Winds with gusts to 55 mph buffeted lowland Whatcom County on Tuesday evening as a warm, wet storm cruised in from the west, ending weeks of cold and dry weather for Northwest Washington and setting the stage for lowland flooding.

At noon Tuesday, a high of 57 degrees was recorded at Bellingham International Airport – a drastic change after six weeks, or more, when the mercury barely rose above freezing.

December in Bellingham was one of the coldest on record, according to the National Weather Service, and the first two weeks of January were running about 10 degrees colder than the average high of 45.

Record high for Jan. 17 is 59 degrees, set in 1977.

“You’re the warmest spot in Western Washington,” said National Weather Service meteorologist Mike McFarland. Large puddles formed as ice-covered Lake Padden began to thaw, observers reported.

Sustained winds of 28 mph were blowing from the south-southeast with gusts to 55 mph around 8 p.m. at the height of the windstorm. A high wind warning was issued through 3 p.m. Wednesday, extending a wind advisory that expired at 3 p.m. Tuesday. A gale warning was in effect through 2 a.m.
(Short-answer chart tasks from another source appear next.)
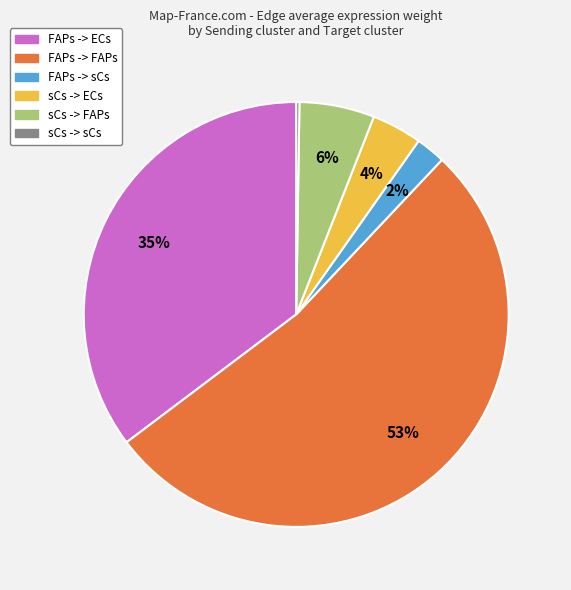

What percentage is the FAPs -> ECs slice, to the nearest percent?

35%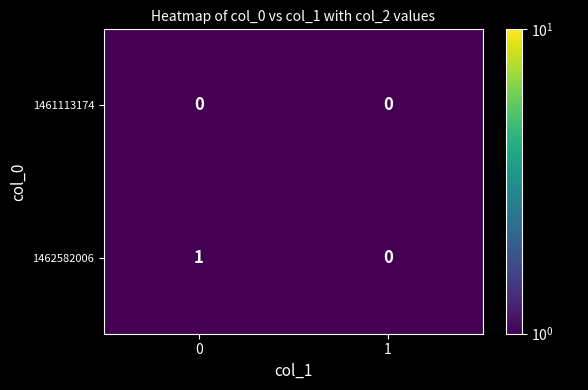

How many series are shown in this chart?

2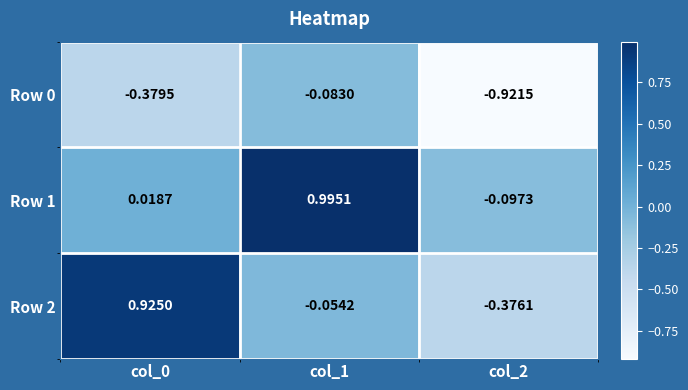

How many values in the Row 2 series are below 0?

2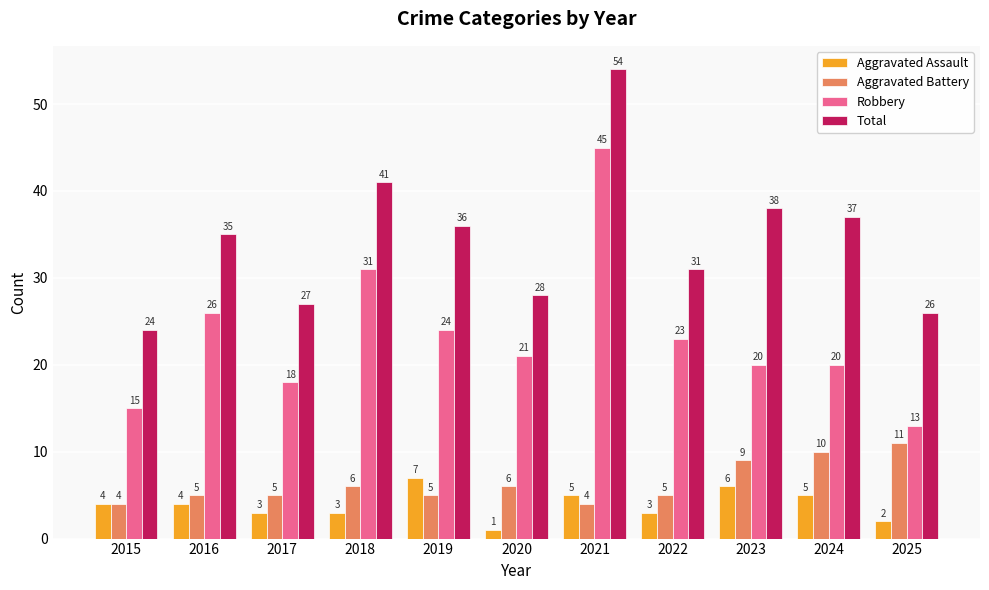

Which series has the largest total across all categories?

Total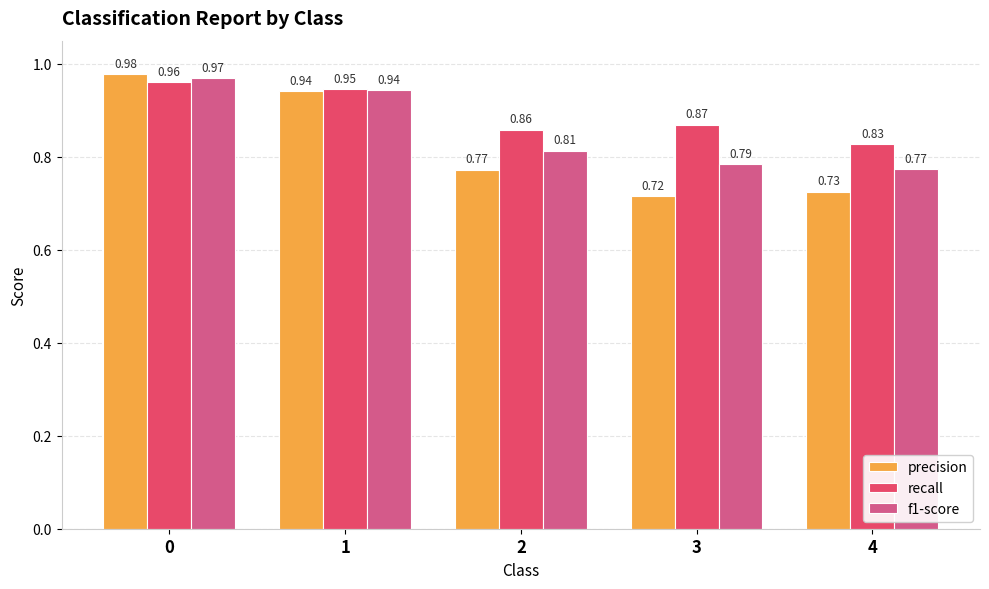

Which category has the lowest value across all series?

3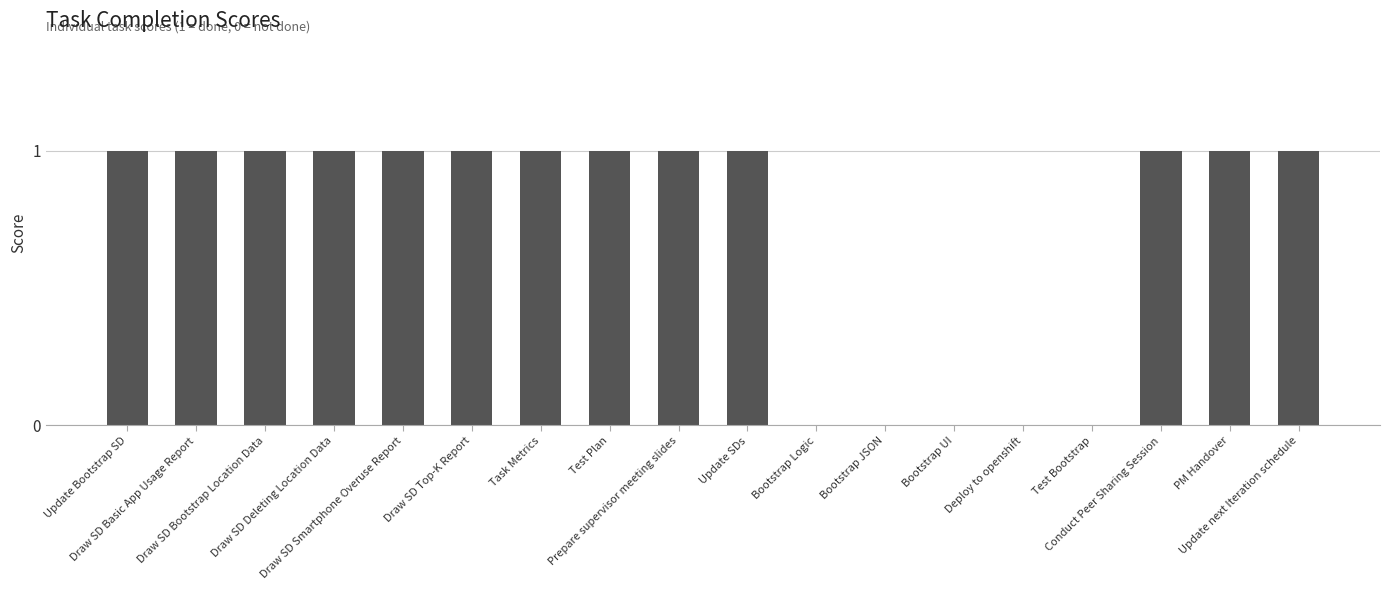

What is the sum of all values?

13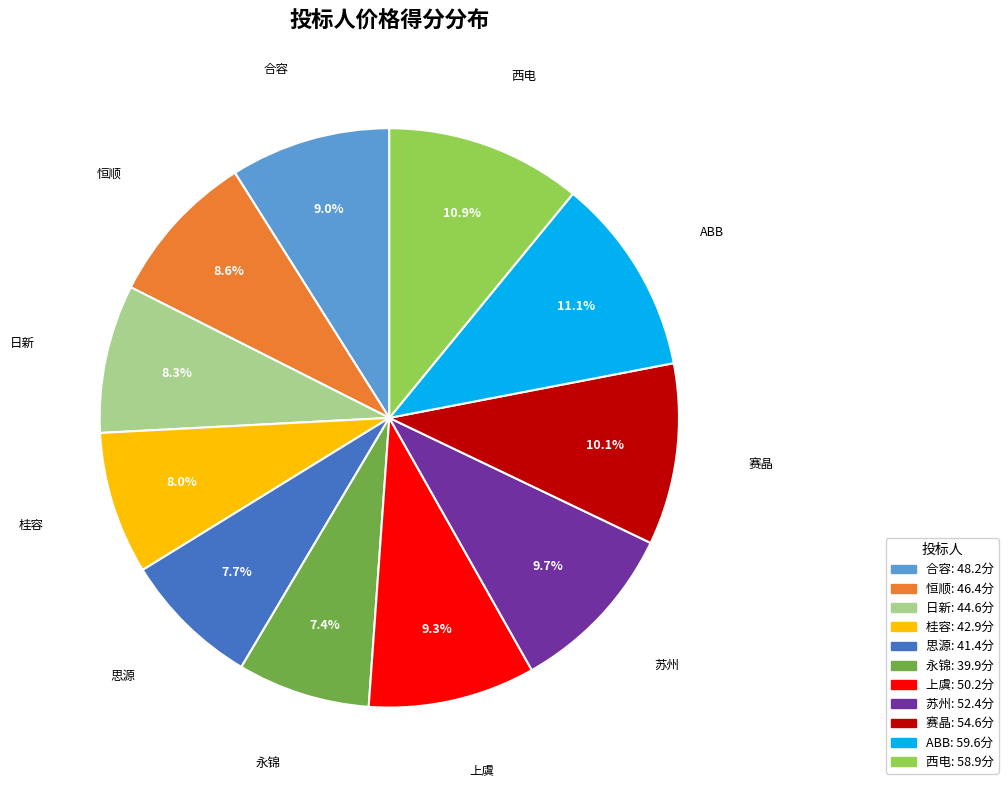

Approximately how many times larger is the value at 上虞 compared to ABB?

0.8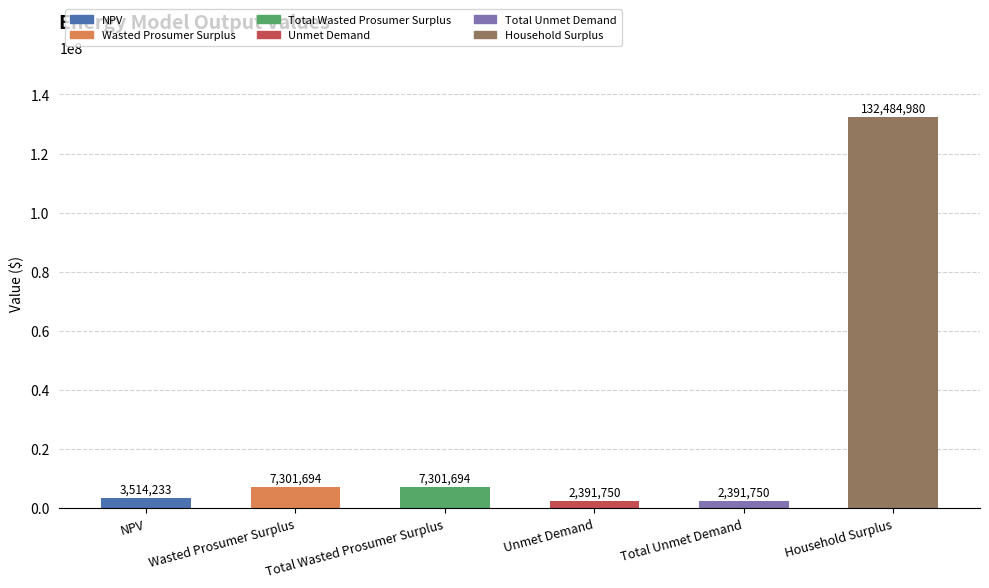

What is the value of the 4th bar from the left?

2391749.8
Wednesday for the Salish Sea and southern Puget Sound.

PSE reported a handful of power outages via its online map Tuesday, including one that affected Bellingham Technical College and nearly 700 other customers in that area north of Bellingham in late morning.

Electricity was restored to all but about 175 customers by 1 p.m., but small outages plagued the Marietta area and the Lummi Peninsula through the afternoon.

“I am stunned that we still have power,” said Judy Hannum of Agate Bay, where the trees were in constant motion. “Out on the lake, the waves are – some windsurfer would love them.”

A flood watch was issued Monday afternoon, because the storm was expected to produce heavy rain, especially at higher elevations of the North Cascades.

Only light rain fell in Bellingham through Tuesday afternoon, with little more than a trace recorded by 4 p.m. The flood watch continues until midnight Wednesday. Heavier rainfall began as winds picked up after dark.

Rain is expected to continue Wednesday and the forecast calls for a high temperature in the low 50s.

Flooding is possible in several Northwest Washington areas, including Whatcom County, where the Nooksack River is of the most concern. Meteorologists say the Nooksack is likely to hit flood stage Tuesday night or Wednesday.

Western Washington rivers are running low, but heavy rain – especially in the higher elevations – could cause them to rise quickly, the weather service said in an online statement Sunday.

The U.S. Geological Survey monitors water levels in rivers and streams. For updated flooding information, go to wa.water.usgs.gov and look under “Latest river conditions.”

In addition, an avalanche warning is in effect through 4 p.m. Wednesday for the North Cascades as rain and snow add a “significant load to existing weak layers formed during the recent cold weather,” the weather service said in a statement.

The Northwest Avalanche Center’s online map indicates high avalanche danger in the backcountry both above and below the treeline.

Mt. Baker Ski Area was closed Tuesday. An advisory at the ski area’s website said a Wednesday closure also is possible.

Whatcom County officials are setting load limits on some roads to guard against damage as the ground thaws quickly.

With the warmer weather, the ground will start thawing, possibly damaging some roads as water is trapped between the road surface and the frozen ground, causing the road to float on a layer of water. Heavy loads can break through the pavement, said Remy McConnell, coordinator of engineering services for the Whatcom County Public Works Department.

Emergency load restrictions affect only heavy loads and not passenger cars and buses, McConnell said.

For a list of roads that are built to all-weather standards and aren’t affected, go online to whatcomcounty.us.